- _PROMPT_
Set down again each entry exactly as it reads, pictures excluded.

- _THE RECORDS_
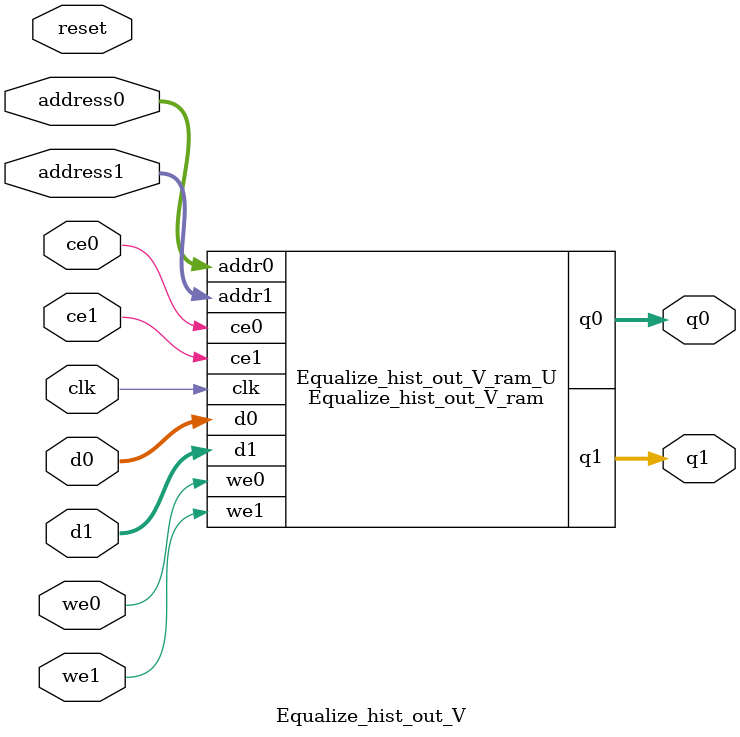
<source format=v>
`timescale 1 ns / 1 ps
module Equalize_hist_out_V_ram (addr0, ce0, d0, we0, q0, addr1, ce1, d1, we1, q1,  clk);

parameter DWIDTH = 21;
parameter AWIDTH = 8;
parameter MEM_SIZE = 256;

input[AWIDTH-1:0] addr0;
input ce0;
input[DWIDTH-1:0] d0;
input we0;
output reg[DWIDTH-1:0] q0;
input[AWIDTH-1:0] addr1;
input ce1;
input[DWIDTH-1:0] d1;
input we1;
output reg[DWIDTH-1:0] q1;
input clk;

(* ram_style = "block" *)reg [DWIDTH-1:0] ram[0:MEM_SIZE-1];




always @(posedge clk)  
begin 
    if (ce0) 
    begin
        if (we0) 
        begin 
            ram[addr0] <= d0; 
        end 
        q0 <= ram[addr0];
    end
end


always @(posedge clk)  
begin 
    if (ce1) 
    begin
        if (we1) 
        begin 
            ram[addr1] <= d1; 
        end 
        q1 <= ram[addr1];
    end
end


endmodule

`timescale 1 ns / 1 ps
module Equalize_hist_out_V(
    reset,
    clk,
    address0,
    ce0,
    we0,
    d0,
    q0,
    address1,
    ce1,
    we1,
    d1,
    q1);

parameter DataWidth = 32'd21;
parameter AddressRange = 32'd256;
parameter AddressWidth = 32'd8;
input reset;
input clk;
input[AddressWidth - 1:0] address0;
input ce0;
input we0;
input[DataWidth - 1:0] d0;
output[DataWidth - 1:0] q0;
input[AddressWidth - 1:0] address1;
input ce1;
input we1;
input[DataWidth - 1:0] d1;
output[DataWidth - 1:0] q1;



Equalize_hist_out_V_ram Equalize_hist_out_V_ram_U(
    .clk( clk ),
    .addr0( address0 ),
    .ce0( ce0 ),
    .we0( we0 ),
    .d0( d0 ),
    .q0( q0 ),
    .addr1( address1 ),
    .ce1( ce1 ),
    .we1( we1 ),
    .d1( d1 ),
    .q1( q1 ));

endmodule


</source>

- _OUTPUT FOR THIS EXERCISE_
<source format=v>
`timescale 1 ns / 1 ps
module Equalize_hist_out_V_ram (addr0, ce0, d0, we0, q0, addr1, ce1, d1, we1, q1,  clk);

parameter DWIDTH = 21;
parameter AWIDTH = 8;
parameter MEM_SIZE = 256;

input[AWIDTH-1:0] addr0;
input ce0;
input[DWIDTH-1:0] d0;
input we0;
output reg[DWIDTH-1:0] q0;
input[AWIDTH-1:0] addr1;
input ce1;
input[DWIDTH-1:0] d1;
input we1;
output reg[DWIDTH-1:0] q1;
input clk;

(* ram_style = "block" *)reg [DWIDTH-1:0] ram[0:MEM_SIZE-1];




always @(posedge clk)  
begin 
    if (ce0) 
    begin
        if (we0) 
        begin 
            ram[addr0] <= d0; 
        end 
        q0 <= ram[addr0];
    end
end


always @(posedge clk)  
begin 
    if (ce1) 
    begin
        if (we1) 
        begin 
            ram[addr1] <= d1; 
        end 
        q1 <= ram[addr1];
    end
end


endmodule

`timescale 1 ns / 1 ps
module Equalize_hist_out_V(
    reset,
    clk,
    address0,
    ce0,
    we0,
    d0,
    q0,
    address1,
    ce1,
    we1,
    d1,
    q1);

parameter DataWidth = 32'd21;
parameter AddressRange = 32'd256;
parameter AddressWidth = 32'd8;
input reset;
input clk;
input[AddressWidth - 1:0] address0;
input ce0;
input we0;
input[DataWidth - 1:0] d0;
output[DataWidth - 1:0] q0;
input[AddressWidth - 1:0] address1;
input ce1;
input we1;
input[DataWidth - 1:0] d1;
output[DataWidth - 1:0] q1;



Equalize_hist_out_V_ram Equalize_hist_out_V_ram_U(
    .clk( clk ),
    .addr0( address0 ),
    .ce0( ce0 ),
    .we0( we0 ),
    .d0( d0 ),
    .q0( q0 ),
    .addr1( address1 ),
    .ce1( ce1 ),
    .we1( we1 ),
    .d1( d1 ),
    .q1( q1 ));

endmodule


</source>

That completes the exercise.